Last summer, while casually lounging with my friends on a bench in Washington Square Park after a night of partying in New York’s East Village, I came face to face with three policemen hovering over us.
“What are you doing here?” one of them said.
“We are just sitting,” I said. It was the truth. Granted, we had probably partaken in a few slightly illegal activities throughout the night: underage drinking, a toke of a joint, and I suppose identity fraud if you want to get very technical. But now we were just sitting. Three girls chatting on a park bench can hardly even be considered loitering.
“Didn’t you see the sign? You can’t be here past midnight.”
“Sorry, we didn’t realize,” I said as earnestly as possible.
“Well you can tell to that to the judge. If you fail to show up in court by the given date, there will be a warrant out for your arrest.”
As the first cop smugly filled out my pink summons—the offence noted a “failure to obey sign”—the other two proceeded to fill out those for my companions. The following week, I schlepped myself down to the New York City Courthouse where I waited for hours and hours only to get the stamp of acquittal from a mindless bureaucrat.
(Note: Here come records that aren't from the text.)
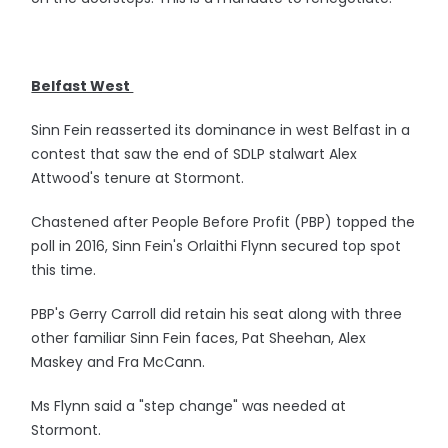
Belfast West
Sinn Fein reasserted its dominance in west Belfast in a
contest that saw the end of SDLP stalwart Alex
Attwood's tenure at Stormont.
Chastened after People Before Profit (PBP) topped the
poll in 2016, Sinn Fein's Orlaithi Flynn secured top spot
this time.
PBP's Gerry Carroll did retain his seat along with three
other familiar Sinn Fein faces, Pat Sheehan, Alex
Maskey and Fra McCann.
Ms Flynn said a "step change" was needed at
Stormont.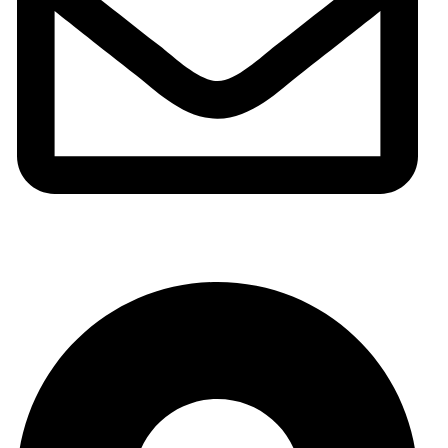
info@meshhadani.com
But as I sat in the massive room with all the other people who had—perhaps unfairly—been sentenced to a day at the courthouse for petty crimes and misdemeanors, I began to ponder what was suddenly taking place in my mind.
This was my first brush with the law, and as minor and silly as it was retrospectively was, it nonetheless left me sure that I never wanted to experience anything like it again. No longer did I look at police as my friendly neighbourhood protection, but instead walked quickly by, hoping they did not catch me in my latest “criminal” act. No longer did I feel, skipping through the city on a Sunday afternoon, that I was on the side of the law—that the police had nothing to do with, and were only there to protect, law-abiding citizens like me. In the words of Michel Foucault, I suddenly became a “delinquent.”
Although I knew there was no way I would actually be punished for this ridiculous non-crime, as I waited in that room I began to experience a lurching in the pit of my stomach as if I were a criminal awaiting the death sentence. The critical theory I had read in the classroom suddenly leapt off the pages and into my own reality. I had become acutely aware of Foucault’s obscure “Panopticon”—every act I engaged in was executed with utmost docility, in case some figure of authority was lurking around the bend. In the subsequent months, I counted my change several times before handing it to the cashier, waited for every green light (and nobody does that in New York), and even avoided going to bars until I actually turned 21.
It goes without saying that minority groups and illegal immigrants have long borne the burden of arbitrary policing and unjust state authority in ways that I, a middle-class white girl, can never begin to truly understand. It would be ignorant to pretend that my brief run-in with the law has given me any right to feel angry with my government, or to attend anti-police rallies. But I certainly now have a greater respect for groups like the ACLU that work to hedge laws like those passed last summer in Arizona, which suddenly turn innocent people into outsiders, enemies of the state and delinquents rather than fellow citizens of the world.
Sometimes it’s useful to jump off the ivory tower and into the school of life—to personalize arbitrary questions of authority and power into something rudimentary and practical. As a professor of mine once said, “You don’t have to explain the theory of communism to a factory worker.”